**** Records provided ****

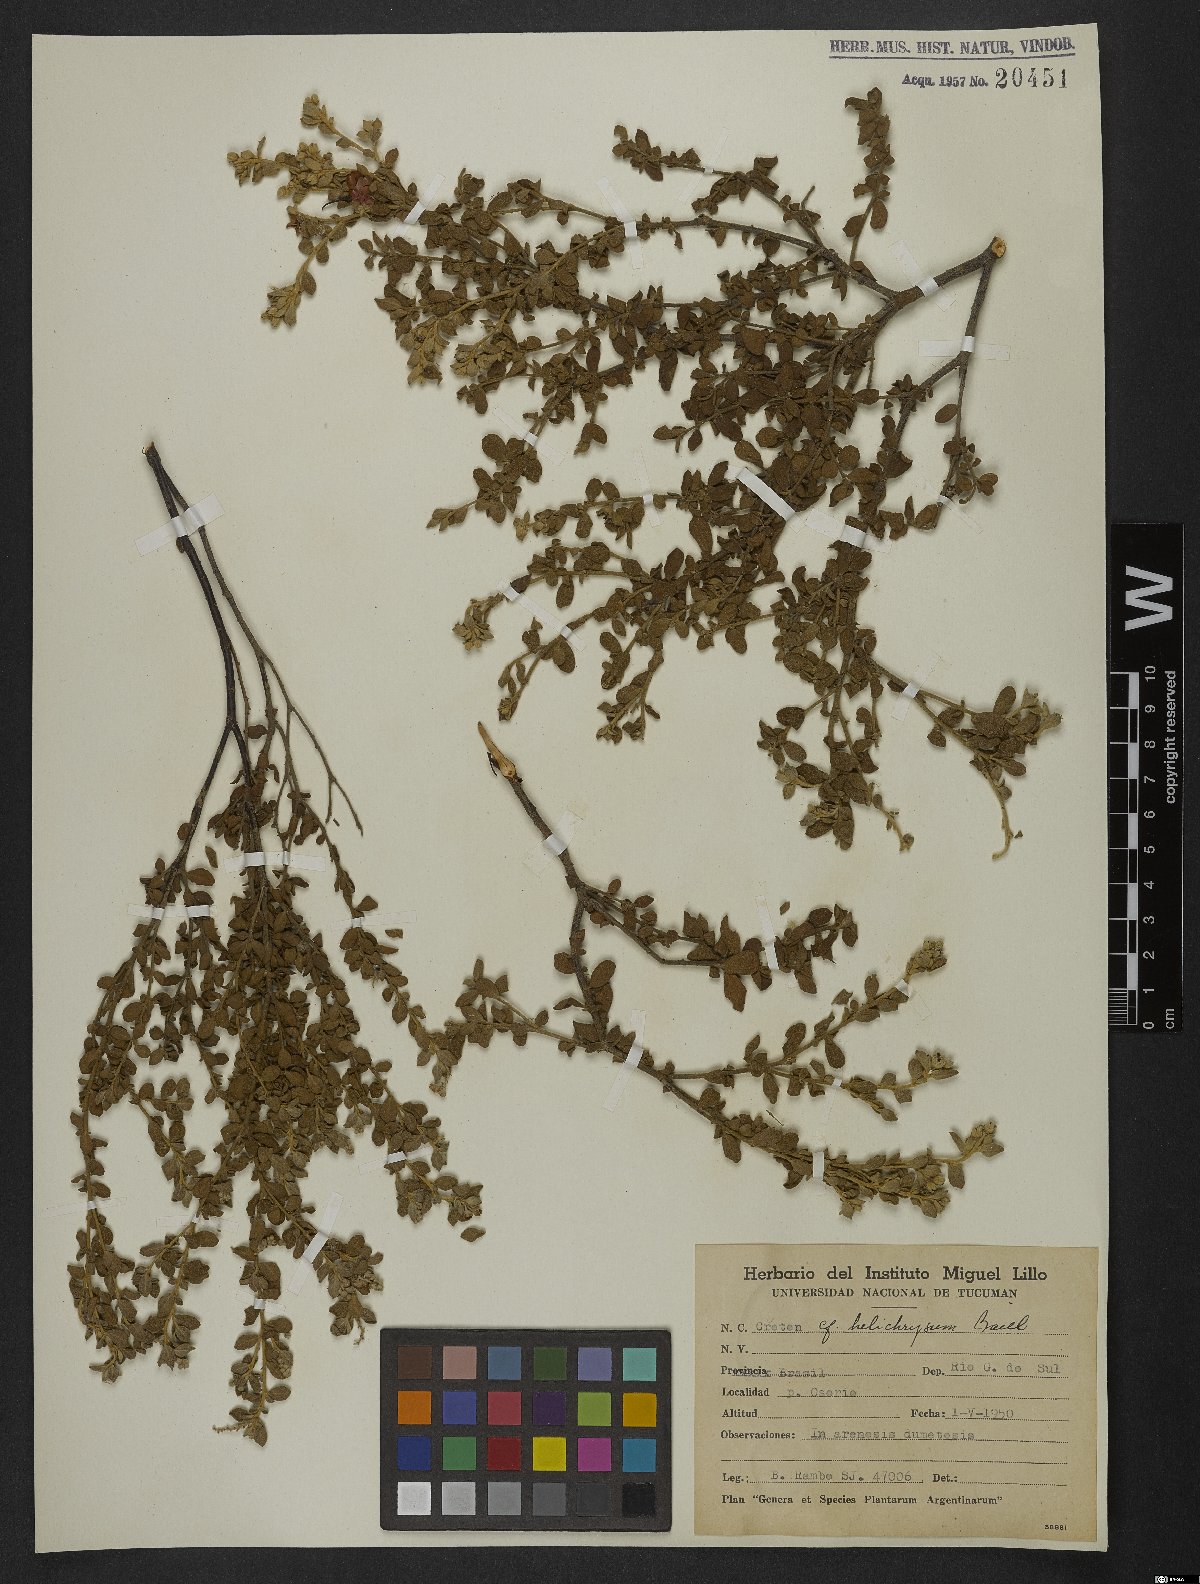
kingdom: Plantae
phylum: Tracheophyta
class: Magnoliopsida
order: Malpighiales
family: Euphorbiaceae
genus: Croton
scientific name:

****

-- Written request --
Render every line of the entries above as a JSON list of strings, with one string for each line. Leave out blank lines and the pictures.

-- Output of the exercise --
[
  "kingdom: Plantae",
  "phylum: Tracheophyta",
  "class: Magnoliopsida",
  "order: Malpighiales",
  "family: Euphorbiaceae",
  "genus: Croton",
  "scientific name:"
]